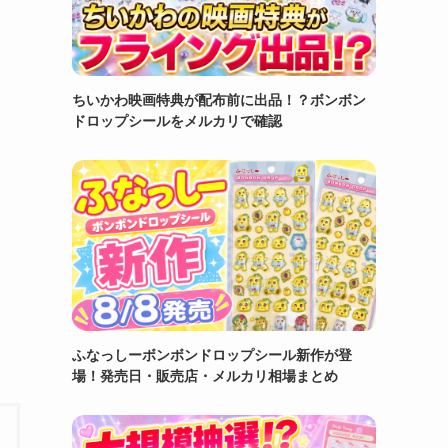
ちいかわ映画特典が配布前に出品！？ボンボン
ドロップシールをメルカリで確認
ふなっしーボンボンドロップシール新作が登
場！発売日・販売店・メルカリ相場まとめ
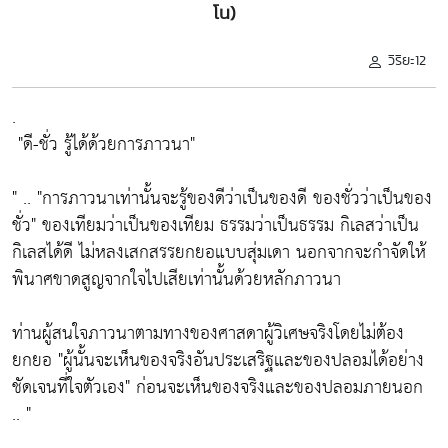
โน)
วิริยะ12
.
"ดี-ชั่ว รู้ได้ด้วยการภาวนา"
" ..
"การภาวนาเท่านั้นจะรู้ของดีว่าเป็นของดี ของชั่วว่าเป็นของ
ชั่ว"
ของเทียมว่าเป็นของเทียม ธรรมว่าเป็นธรรม กิเลสว่าเป็น
กิเลสได้ดี ไม่หลงเสกสรรยกยอแบบสุ่มเดา นอกจากจะกำจัดให้
พินาศขาดสูญจากใจไปเสียเท่านั้นด้วยหลักภาวนา
ท่านผู้สนใจภาวนาตามทางของศาสดาผู้วิเศษจริงโดยไม่ต้อง
ยกยอ
"ผู้นั้นจะเห็นของจริงอันประเสริฐและของปลอมได้อย่าง
ชัดเจนที่ใจตัวเอง"
ก่อนจะเห็นของจริงและของปลอมภายนอก
.. "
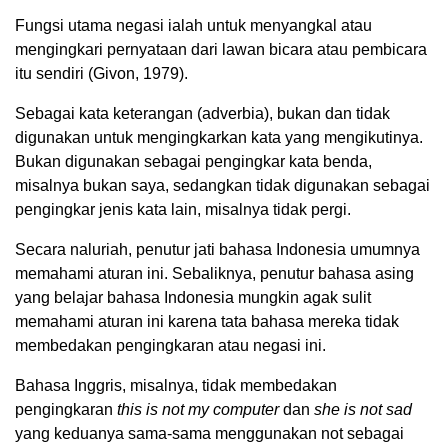
Fungsi utama negasi ialah untuk menyangkal atau
mengingkari pernyataan dari lawan bicara atau pembicara
itu sendiri (Givon, 1979).
Sebagai kata keterangan (adverbia), bukan dan tidak
digunakan untuk mengingkarkan kata yang mengikutinya.
Bukan digunakan sebagai pengingkar kata benda,
misalnya bukan saya, sedangkan tidak digunakan sebagai
pengingkar jenis kata lain, misalnya tidak pergi.
Secara naluriah, penutur jati bahasa Indonesia umumnya
memahami aturan ini. Sebaliknya, penutur bahasa asing
yang belajar bahasa Indonesia mungkin agak sulit
memahami aturan ini karena tata bahasa mereka tidak
membedakan pengingkaran atau negasi ini.
Bahasa Inggris, misalnya, tidak membedakan
pengingkaran
this is not my computer
dan
she is not sad
yang keduanya sama-sama menggunakan not sebagai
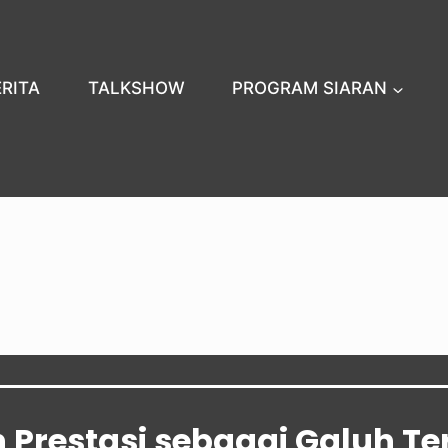
ERITA
TALKSHOW
PROGRAM SIARAN
 Prestasi sebagai Galuh Ter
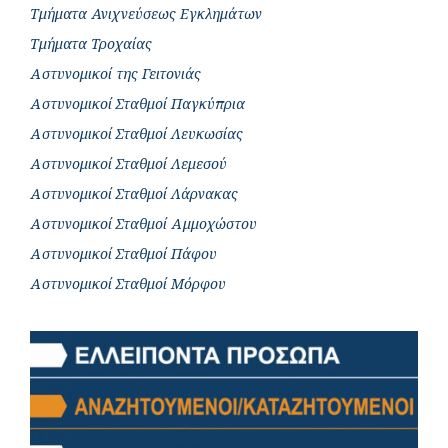
Τμήματα Ανιχνεύσεως Εγκλημάτων
Τμήματα Τροχαίας
Αστυνομικοί της Γειτονιάς
Αστυνομικοί Σταθμοί Παγκύπρια
Αστυνομικοί Σταθμοί Λευκωσίας
Αστυνομικοί Σταθμοί Λεμεσού
Αστυνομικοί Σταθμοί Λάρνακας
Αστυνομικοί Σταθμοί Αμμοχώστου
Αστυνομικοί Σταθμοί Πάφου
Αστυνομικοί Σταθμοί Μόρφου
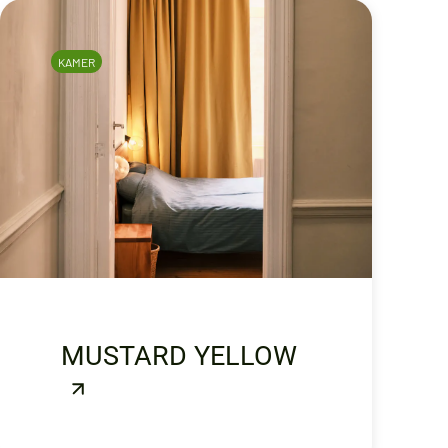
KAMER
MUSTARD YELLOW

## What the exercise asks
Pick out every line above that holds the word "tidak" and copy it.

## Problem solution
Sebagai kata keterangan (adverbia), bukan dan tidak
misalnya bukan saya, sedangkan tidak digunakan sebagai
pengingkar jenis kata lain, misalnya tidak pergi.
memahami aturan ini karena tata bahasa mereka tidak
Bahasa Inggris, misalnya, tidak membedakan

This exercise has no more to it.